Problem: UnfairSemaphore.Wait (…Helios.Concurrency.DedicatedThreadPool.cs:631) spins via Thread.Sleep(0) (budget spinLimitPerProcessor=50, scaled — hundreds of yields) before parking on the kernel Semaphore. N idle workers in that hot Sleep(0) spin = the >16%/node idle-CPU burn (Akka #4983; our preliminary smoke ~14%). Keep the packed-CAS state, spinner-preference, padding, request counter (digest eb4916e3 §2.1). Kill the Sleep(0) spin. Replace with calibrated hardware-PAUSE Thread.SpinWait (exp backoff, ~70-norm-spin budget x64 / ×4 ARM) then park. LIFO blocker-stack wake-order = a latency opt, deferred. Done when:

  • Thread.Sleep(0) spin replaced with calibrated Thread.SpinWait + tightened budget; packed-CAS state / spinner-preference / padding / request-counter preserved; net10.0 builds; xUnit green.
  • Dedicated idle-CPU harness (resolves the parked process-wide-gauge methodology): a console process hosting ONLY the pool, measuring Environment.CpuUsage while idle (process CPU ≈ pool CPU — no runner contamination). Record before/after to memorizer.
  • Idle CPU drops materially toward ~0 for the parked pool (dedicated harness, A/B).
  • No throughput regression vs 1eeb3867 (the comparison benchmark stays green). Verification: L1/perf (build + xUnit; dedicated idle-CPU harness; benchmark no-regression; dotnet-concurrency-specialist review).

Task 3b: Hill-climbing controller + starvation injector · NEXT

On the current design. Port HillClimbing.cs per-instance (digest §2.4 / spec §6.3) + the separate GateThread starvation injector (a blocked worker reports zero completions, so the throughput loop alone would remove threads when it should add). Add the idle-park timeout (workers retire on timeout when over-goal — the hook 3a deliberately left out). Cap by min/max and cgroup quota; parked ≠ blocked. Done when: convergence ≤2s after a load step (step-response harness, up 1→C and down C→1, anti-oscillation stddev ≤1); no throughput regression; configurable via settings. Verification: L1/perf (step-response harness; dotnet-concurrency-specialist review).


Phase 3c — Chase-Lev work-stealing + affinity (DEFERRED) · MODE=engineering · LATER · [GATED]

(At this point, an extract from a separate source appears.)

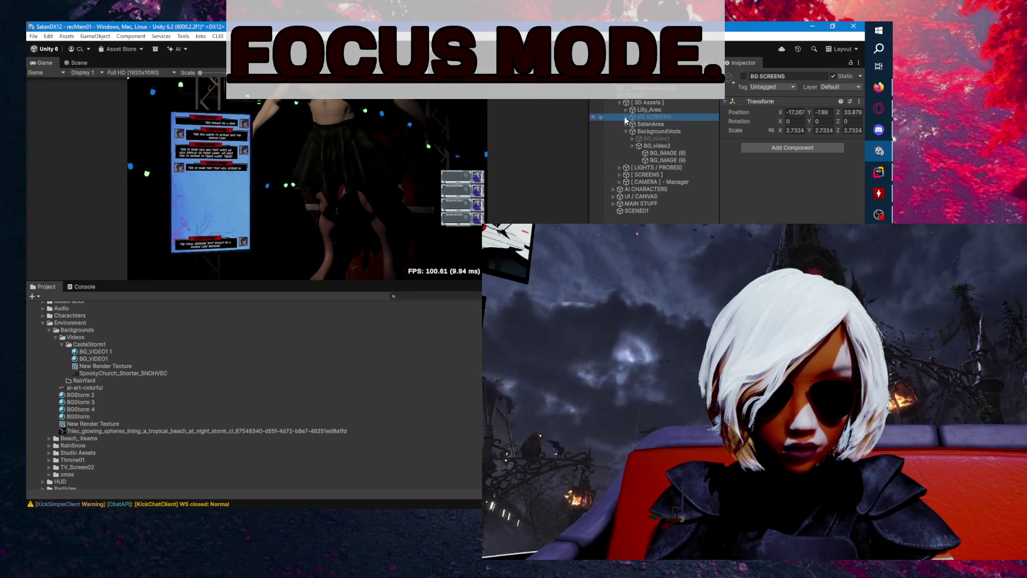
{"action": "left_click", "coordinate": [648, 139]}
{"action": "left_click", "coordinate": [633, 139]}
{"action": "left_click", "coordinate": [672, 146]}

The higher-risk lock-free rewrite (was 3.1 + 3.3). Deferred per 1eeb3867: no throughput gain justifies its risk now (current pool already ≈ .NET TP); its real value is the IoExecutor I/O co-location (Akka transport) — a later concern. Stays [GATED] (silent-failure, ARM64-sensitive): per-worker lock-free Chase-Lev deque (PPoPP'13 C11; signed long indices; LIFO-pop/FIFO-steal; Interlocked.MemoryBarrier() seq-cst fence in both take & steal; GC-reclaimed buffers; Kestrel IOQueue lost-wakeup guard) + lock-free global queue; affinity = locality hint (bias initial placement, steal-tolerant; ordering is an adapter concern). Cross-cutting traps + acceptance gates (≤5% parity, fence-correctness on ARM64, take-on-empty-vs-steal, Monitor.Contention≈0, 2-core + cgroup scenario) per PROJECT_CONTEXT.md + digest eb4916e3. Unlocked only by human review on real hardware.

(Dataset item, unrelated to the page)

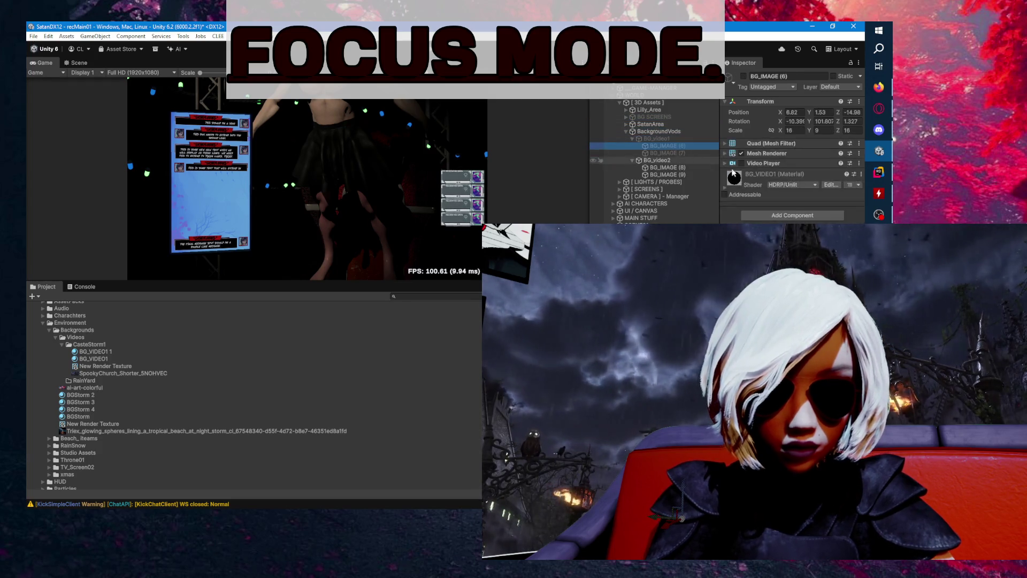
{"action": "left_click", "coordinate": [766, 174]}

Phase 5 — Framework-agnostic adapters · MODE=engineering · LATER · [GATED]

  • 5.1 Modernize DedicatedThreadPoolTaskScheduler over the new core.
  • 5.2 Add a SynchronizationContext adapter.
  • 5.3 Add IThreadPoolWorkItem fast-path scheduling (net10.0).
  • 5.4 No Akka (or other framework) dependency — adapters stay generic.

DoD: adapters covered by xUnit; public/internal surface intentional; API-break review (check-api-breaking) clean vs prior content-shipped API.


Phase 6 — Release · MODE=release · LATER · [GATED]

  • 6.1 Update README.md (new capabilities, benchmarks) and RELEASE_NOTES.md.
  • 6.2 Decide version bump (likely 1.0.0 given the rewrite) and namespace/notes.
  • 6.3 Cut release via Actions; verify the published content-only package.

DoD: release notes accurate; package validated by a clean consume-and-compile test on net10.0; benchmarks published in README.


Parked / out of scope for this repo

  • Akka facets — Dispatcher, PipeScheduler, raw-socket completion routing (spec P3–P5), and goals G1–G7/G9 — belong in akka.net, not here. This repo delivers the standalone primitive only.